環境省が2012年6月に施行を目指す動物愛護法改正案では、ペットの夜間販売などが規制されることとなった。また、子猫や子犬を何歳から販売可能にするかについては、動物愛護団体とペット業界の団体が激しく対立している。しかし、EUなど先進国に比べると、日本のペット販売に関する環境はまだまだ法整備が進んでいないのが現状だ。
一方、近年爆発的なペットブームが到来している中国の販売事情はどうなっているのか。2010年、中国全土で飼われているペットの総数は1.5億匹(熱帯魚や鳥も含む)に及び、関連産業は400億元(約5000億円)規模にもなるという。当局は増えすぎるペットに関して様々な規制を設け、上海市や広州市など都市部では「一家に1匹」制度を導入、さらに隣人による承認制度やペット身分証の発行もおこなっている。
しかし、そんな中国でも販売に関しては“無法状態”だ。取材班が訪れたのは広州市内にある清平路と呼ばれるペット市場。広州駐在日本人によると、「昔は犬猫、ハクビシンなどの食用動物がペットと併売されていたが、新型肺炎SARSの流行で、食用動物に関しては当局によりここで売るのは規制されてしまった」と言う。

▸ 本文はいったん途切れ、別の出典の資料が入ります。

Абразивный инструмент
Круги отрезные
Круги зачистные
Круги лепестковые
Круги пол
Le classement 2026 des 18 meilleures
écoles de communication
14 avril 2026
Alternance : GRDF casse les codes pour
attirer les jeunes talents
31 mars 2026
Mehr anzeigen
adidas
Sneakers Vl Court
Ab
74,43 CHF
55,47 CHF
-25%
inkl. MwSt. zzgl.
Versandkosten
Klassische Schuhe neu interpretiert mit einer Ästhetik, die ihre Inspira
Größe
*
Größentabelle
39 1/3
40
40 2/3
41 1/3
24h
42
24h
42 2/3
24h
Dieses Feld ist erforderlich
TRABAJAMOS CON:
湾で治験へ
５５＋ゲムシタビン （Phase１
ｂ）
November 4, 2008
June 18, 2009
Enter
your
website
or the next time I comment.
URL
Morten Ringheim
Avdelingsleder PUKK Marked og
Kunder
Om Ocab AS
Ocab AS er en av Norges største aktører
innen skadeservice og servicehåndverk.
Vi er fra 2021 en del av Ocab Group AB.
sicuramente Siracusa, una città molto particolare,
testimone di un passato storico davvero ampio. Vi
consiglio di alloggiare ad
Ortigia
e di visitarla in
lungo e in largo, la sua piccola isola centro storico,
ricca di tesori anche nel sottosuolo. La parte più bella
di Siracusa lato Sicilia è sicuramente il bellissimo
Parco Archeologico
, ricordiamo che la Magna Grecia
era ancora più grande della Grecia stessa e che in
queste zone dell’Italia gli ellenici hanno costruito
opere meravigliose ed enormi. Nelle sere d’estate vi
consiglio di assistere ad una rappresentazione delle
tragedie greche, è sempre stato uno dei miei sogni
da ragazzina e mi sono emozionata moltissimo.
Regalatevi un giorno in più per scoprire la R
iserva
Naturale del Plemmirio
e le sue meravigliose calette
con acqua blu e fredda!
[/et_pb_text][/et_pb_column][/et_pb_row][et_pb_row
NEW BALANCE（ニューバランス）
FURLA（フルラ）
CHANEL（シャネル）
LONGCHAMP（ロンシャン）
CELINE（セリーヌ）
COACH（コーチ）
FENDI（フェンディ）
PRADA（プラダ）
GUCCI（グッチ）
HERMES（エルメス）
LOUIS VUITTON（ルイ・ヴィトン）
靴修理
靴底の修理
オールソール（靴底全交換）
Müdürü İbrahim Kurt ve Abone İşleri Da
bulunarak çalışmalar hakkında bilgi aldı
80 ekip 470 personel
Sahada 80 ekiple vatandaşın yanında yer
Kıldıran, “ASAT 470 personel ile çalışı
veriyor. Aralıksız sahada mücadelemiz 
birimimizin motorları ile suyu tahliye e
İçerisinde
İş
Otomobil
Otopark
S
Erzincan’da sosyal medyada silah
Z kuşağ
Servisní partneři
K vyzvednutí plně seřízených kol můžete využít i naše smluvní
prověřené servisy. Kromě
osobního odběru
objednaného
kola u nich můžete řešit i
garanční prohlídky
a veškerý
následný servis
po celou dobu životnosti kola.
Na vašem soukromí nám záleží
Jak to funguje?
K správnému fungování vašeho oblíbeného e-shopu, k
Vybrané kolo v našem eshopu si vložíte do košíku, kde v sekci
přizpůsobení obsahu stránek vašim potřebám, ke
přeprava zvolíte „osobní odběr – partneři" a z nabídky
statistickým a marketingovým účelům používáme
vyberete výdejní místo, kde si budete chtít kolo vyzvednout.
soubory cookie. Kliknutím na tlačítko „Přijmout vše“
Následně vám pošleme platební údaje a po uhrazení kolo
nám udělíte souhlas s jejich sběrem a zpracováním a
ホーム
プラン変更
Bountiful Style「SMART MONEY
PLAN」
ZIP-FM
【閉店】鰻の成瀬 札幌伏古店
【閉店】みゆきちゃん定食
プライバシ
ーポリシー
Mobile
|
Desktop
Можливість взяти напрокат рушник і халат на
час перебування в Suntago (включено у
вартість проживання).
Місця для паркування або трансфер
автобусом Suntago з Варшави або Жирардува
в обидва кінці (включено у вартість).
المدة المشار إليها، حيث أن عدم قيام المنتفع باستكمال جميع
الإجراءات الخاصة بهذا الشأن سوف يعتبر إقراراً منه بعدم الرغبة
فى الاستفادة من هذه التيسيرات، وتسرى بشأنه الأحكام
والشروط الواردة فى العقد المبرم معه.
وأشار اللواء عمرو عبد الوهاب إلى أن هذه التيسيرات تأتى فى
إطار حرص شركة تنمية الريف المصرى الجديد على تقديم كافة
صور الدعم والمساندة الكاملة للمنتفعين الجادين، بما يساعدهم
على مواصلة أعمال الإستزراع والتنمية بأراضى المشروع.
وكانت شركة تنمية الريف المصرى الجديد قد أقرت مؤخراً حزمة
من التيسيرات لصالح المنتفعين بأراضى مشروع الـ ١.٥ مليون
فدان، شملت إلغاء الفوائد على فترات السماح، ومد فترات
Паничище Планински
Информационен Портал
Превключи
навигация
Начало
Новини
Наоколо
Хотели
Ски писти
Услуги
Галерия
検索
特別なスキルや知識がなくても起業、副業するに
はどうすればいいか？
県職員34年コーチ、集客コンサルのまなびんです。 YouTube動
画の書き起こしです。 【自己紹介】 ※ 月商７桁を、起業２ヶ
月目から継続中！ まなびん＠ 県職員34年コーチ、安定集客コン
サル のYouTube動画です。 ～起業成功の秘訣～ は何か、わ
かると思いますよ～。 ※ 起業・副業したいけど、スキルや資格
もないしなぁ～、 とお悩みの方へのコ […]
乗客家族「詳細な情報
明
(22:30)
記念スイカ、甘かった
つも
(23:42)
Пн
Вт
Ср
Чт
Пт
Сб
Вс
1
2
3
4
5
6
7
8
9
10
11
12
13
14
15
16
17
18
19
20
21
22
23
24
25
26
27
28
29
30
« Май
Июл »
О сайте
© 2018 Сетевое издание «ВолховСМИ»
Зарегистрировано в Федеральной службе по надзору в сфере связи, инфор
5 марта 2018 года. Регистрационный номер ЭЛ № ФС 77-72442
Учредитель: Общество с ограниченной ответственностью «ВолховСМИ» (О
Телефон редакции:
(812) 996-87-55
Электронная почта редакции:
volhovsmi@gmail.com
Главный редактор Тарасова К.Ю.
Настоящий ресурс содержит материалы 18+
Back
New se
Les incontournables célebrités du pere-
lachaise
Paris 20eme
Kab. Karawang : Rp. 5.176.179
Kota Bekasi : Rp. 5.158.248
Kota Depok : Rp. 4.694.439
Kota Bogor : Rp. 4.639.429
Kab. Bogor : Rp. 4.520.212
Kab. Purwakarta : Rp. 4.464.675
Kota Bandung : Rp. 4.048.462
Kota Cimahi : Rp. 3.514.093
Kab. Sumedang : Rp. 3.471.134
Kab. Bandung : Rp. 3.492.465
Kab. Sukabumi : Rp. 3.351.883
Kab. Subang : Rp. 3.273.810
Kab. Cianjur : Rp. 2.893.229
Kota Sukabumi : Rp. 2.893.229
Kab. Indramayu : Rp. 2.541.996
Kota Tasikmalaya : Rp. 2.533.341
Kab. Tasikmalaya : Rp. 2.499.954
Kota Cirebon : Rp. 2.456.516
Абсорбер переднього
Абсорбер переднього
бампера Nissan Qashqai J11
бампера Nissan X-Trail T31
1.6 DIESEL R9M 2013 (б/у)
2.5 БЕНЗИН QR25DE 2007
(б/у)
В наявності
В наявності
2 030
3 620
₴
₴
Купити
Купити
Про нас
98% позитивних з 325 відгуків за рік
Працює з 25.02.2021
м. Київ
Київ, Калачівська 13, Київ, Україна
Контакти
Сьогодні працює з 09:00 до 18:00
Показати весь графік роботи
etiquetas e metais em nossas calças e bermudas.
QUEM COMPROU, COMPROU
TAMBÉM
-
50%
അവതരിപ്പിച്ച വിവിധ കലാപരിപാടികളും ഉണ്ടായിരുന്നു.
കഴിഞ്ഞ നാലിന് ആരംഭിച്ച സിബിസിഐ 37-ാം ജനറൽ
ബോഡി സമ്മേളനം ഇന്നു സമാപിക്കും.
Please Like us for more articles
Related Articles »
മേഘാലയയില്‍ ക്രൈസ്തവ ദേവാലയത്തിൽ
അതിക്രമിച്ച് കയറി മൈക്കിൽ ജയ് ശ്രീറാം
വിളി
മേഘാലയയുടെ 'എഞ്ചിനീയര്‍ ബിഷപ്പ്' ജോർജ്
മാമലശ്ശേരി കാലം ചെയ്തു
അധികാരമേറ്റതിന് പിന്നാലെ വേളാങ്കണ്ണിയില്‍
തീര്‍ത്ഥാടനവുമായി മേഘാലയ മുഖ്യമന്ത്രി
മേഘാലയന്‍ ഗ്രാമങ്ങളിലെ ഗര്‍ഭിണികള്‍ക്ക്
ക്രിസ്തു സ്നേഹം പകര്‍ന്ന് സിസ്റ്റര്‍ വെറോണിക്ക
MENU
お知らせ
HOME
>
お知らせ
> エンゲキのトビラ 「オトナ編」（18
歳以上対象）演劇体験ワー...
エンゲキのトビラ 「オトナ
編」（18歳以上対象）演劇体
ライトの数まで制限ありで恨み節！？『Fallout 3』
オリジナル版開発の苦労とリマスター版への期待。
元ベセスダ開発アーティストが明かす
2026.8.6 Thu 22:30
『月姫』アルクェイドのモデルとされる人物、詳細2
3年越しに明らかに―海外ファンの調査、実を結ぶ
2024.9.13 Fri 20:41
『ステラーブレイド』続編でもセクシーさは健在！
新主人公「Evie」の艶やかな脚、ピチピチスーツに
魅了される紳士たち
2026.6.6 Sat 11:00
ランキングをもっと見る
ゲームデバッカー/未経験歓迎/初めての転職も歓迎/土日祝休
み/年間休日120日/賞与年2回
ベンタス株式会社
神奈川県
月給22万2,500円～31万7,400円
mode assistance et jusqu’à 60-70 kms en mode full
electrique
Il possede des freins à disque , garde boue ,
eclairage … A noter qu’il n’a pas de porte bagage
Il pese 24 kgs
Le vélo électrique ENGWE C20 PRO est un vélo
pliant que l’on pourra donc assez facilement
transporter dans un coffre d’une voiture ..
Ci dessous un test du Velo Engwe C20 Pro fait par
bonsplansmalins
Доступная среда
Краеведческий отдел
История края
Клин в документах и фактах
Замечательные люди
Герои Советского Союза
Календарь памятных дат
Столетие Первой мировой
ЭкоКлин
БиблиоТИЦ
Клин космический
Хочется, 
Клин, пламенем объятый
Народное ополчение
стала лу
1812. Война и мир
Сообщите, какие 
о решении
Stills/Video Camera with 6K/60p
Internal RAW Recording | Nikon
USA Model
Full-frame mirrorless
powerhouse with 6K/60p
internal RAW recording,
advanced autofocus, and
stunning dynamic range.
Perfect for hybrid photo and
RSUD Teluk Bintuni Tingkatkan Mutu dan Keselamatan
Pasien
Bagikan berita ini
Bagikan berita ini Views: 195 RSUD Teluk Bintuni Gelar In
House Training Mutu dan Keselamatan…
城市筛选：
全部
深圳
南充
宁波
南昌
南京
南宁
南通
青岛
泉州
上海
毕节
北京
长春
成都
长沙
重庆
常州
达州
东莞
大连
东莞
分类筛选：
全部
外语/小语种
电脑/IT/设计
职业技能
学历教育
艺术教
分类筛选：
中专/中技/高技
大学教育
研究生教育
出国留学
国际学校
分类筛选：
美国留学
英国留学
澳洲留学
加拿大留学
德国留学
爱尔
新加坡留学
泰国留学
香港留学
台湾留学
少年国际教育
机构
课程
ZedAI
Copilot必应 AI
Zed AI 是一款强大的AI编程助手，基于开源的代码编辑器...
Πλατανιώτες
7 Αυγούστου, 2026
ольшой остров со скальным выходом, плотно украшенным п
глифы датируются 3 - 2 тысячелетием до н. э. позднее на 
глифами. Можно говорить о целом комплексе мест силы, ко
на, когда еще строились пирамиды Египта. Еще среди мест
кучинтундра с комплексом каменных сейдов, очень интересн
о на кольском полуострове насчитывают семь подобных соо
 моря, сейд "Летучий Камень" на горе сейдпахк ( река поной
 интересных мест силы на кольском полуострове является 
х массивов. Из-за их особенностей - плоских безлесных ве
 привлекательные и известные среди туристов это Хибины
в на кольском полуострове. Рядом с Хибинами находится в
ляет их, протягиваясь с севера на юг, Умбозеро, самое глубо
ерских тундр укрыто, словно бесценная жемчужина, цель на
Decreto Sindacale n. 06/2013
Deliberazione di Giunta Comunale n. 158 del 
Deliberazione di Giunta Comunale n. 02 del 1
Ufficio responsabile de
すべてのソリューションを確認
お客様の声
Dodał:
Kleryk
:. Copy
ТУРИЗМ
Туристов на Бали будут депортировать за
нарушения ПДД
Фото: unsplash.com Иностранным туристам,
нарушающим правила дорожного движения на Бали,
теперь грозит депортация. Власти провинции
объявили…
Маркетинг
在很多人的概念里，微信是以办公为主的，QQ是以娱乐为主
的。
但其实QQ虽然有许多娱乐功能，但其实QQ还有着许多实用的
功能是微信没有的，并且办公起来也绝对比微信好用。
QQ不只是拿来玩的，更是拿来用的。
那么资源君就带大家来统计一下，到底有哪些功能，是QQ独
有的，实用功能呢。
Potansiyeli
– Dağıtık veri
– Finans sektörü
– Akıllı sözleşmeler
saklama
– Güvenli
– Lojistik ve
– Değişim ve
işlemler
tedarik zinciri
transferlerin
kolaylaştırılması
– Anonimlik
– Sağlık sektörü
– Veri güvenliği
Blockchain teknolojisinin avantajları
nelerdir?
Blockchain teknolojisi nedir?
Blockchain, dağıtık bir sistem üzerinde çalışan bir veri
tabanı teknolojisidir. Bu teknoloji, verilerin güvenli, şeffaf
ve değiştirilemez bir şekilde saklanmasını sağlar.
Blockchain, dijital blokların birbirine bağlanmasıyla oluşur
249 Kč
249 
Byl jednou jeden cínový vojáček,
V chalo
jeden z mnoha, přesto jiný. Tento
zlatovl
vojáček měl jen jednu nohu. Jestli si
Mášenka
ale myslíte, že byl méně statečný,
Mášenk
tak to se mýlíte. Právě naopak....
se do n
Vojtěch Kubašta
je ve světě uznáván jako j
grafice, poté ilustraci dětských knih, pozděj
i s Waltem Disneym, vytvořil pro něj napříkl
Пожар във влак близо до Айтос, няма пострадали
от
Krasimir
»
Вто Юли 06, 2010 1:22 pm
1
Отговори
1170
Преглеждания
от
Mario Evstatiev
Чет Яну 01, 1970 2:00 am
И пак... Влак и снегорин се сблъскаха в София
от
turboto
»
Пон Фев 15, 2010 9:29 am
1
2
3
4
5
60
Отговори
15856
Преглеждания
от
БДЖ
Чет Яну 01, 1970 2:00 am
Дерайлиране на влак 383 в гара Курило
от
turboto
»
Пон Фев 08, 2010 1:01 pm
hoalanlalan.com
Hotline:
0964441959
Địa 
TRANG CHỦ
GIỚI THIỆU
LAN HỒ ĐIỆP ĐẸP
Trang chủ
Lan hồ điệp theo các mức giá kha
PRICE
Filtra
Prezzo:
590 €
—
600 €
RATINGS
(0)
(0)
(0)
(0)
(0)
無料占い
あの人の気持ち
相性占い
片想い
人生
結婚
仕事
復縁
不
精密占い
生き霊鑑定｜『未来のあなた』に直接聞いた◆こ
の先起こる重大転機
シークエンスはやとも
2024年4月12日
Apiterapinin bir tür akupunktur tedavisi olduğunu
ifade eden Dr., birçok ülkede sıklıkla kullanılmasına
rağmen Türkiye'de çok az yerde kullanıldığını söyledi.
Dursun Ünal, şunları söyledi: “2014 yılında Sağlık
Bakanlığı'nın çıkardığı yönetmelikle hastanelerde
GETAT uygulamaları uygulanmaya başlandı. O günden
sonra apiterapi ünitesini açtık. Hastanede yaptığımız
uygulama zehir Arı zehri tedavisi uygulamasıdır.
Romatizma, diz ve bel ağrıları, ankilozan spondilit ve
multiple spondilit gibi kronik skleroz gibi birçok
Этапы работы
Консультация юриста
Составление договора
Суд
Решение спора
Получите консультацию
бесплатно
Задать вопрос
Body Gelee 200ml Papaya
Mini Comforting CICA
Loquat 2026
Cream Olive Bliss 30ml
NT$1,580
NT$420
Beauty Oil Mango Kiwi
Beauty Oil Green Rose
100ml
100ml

現地には、ハムスター、うさぎ、犬、猫、熱帯魚、亀、トカゲ……あらゆるペットが狭いカゴや箱に入れられ、粗雑に並んでいる。店の軒先や露天で売られている光景はなかなかインパクトがある。そして道行く見物客は、勝手にカゴから出して触ったり、子供がフザけていじめていたりとやりたい放題。
ここで、驚くべき光景に遭遇! なんと自転車のカゴに子猫を入れたオッサンがやってきて、カゴから一匹づつ子猫をつまみ出し、無造作に路上のペット業者に渡しているではないか。この子猫は盗まれてきたのか、さらって来られたのか知る由もないが、胡散臭さは半端ではない。子猫を4~5匹渡すと、ペット業者はオッサンにお金を渡した。素早い動作だったので正確な金額はわからなかったが、10元札が数枚だった(日本円にして500円前後)。一匹、約100円で仕入れられたこの子猫の売値を聞いてみると、120元(約1500円)という価格が返ってきた。交渉すれば、1000円くらいにはなるのかもしれない。
動物愛護団体が見たら卒倒しそうな中国のペット市場事情だが、中国の質問系サイトには「清平路で買った子猫がエサを食べず、寝てばっかりで動かない」などの質問も寄せられており、病気にかかった動物や、生まれつき障がいのあるペットが売られているとの声もある。こうした中国の粗雑なペット販売はいつまで続くのだろうか?